* _Your goal_:
Can you return every line of text in the rows below, word for word and without the pictures?

Extracted data entries:
= = = = = = =

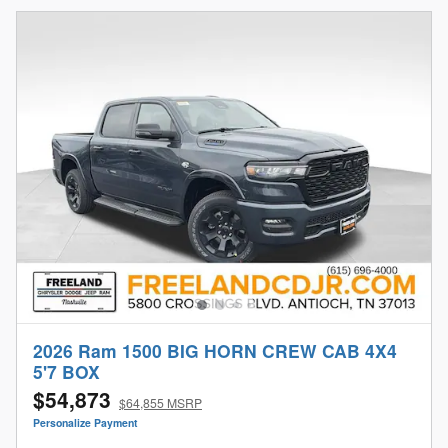
2026 Ram 1500 BIG HORN CREW CAB 4X4
5'7 BOX
$54,873
$64,855 MSRP
Personalize Payment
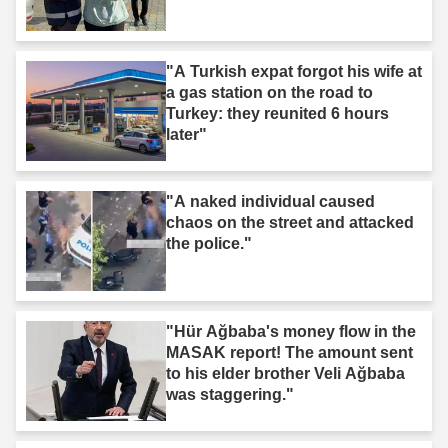
"A Turkish expat forgot his wife at
a gas station on the road to
Turkey: they reunited 6 hours
later"
"A naked individual caused
chaos on the street and attacked
the police."
"Hür Ağbaba's money flow in the
MASAK report! The amount sent
to his elder brother Veli Ağbaba
was staggering."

= = = = = = =

* _Written reply_:
2026 Ram 1500 BIG HORN CREW CAB 4X4
5'7 BOX
$54,873
$64,855 MSRP
Personalize Payment
"A Turkish expat forgot his wife at
a gas station on the road to
Turkey: they reunited 6 hours
later"
"A naked individual caused
chaos on the street and attacked
the police."
"Hür Ağbaba's money flow in the
MASAK report! The amount sent
to his elder brother Veli Ağbaba
was staggering."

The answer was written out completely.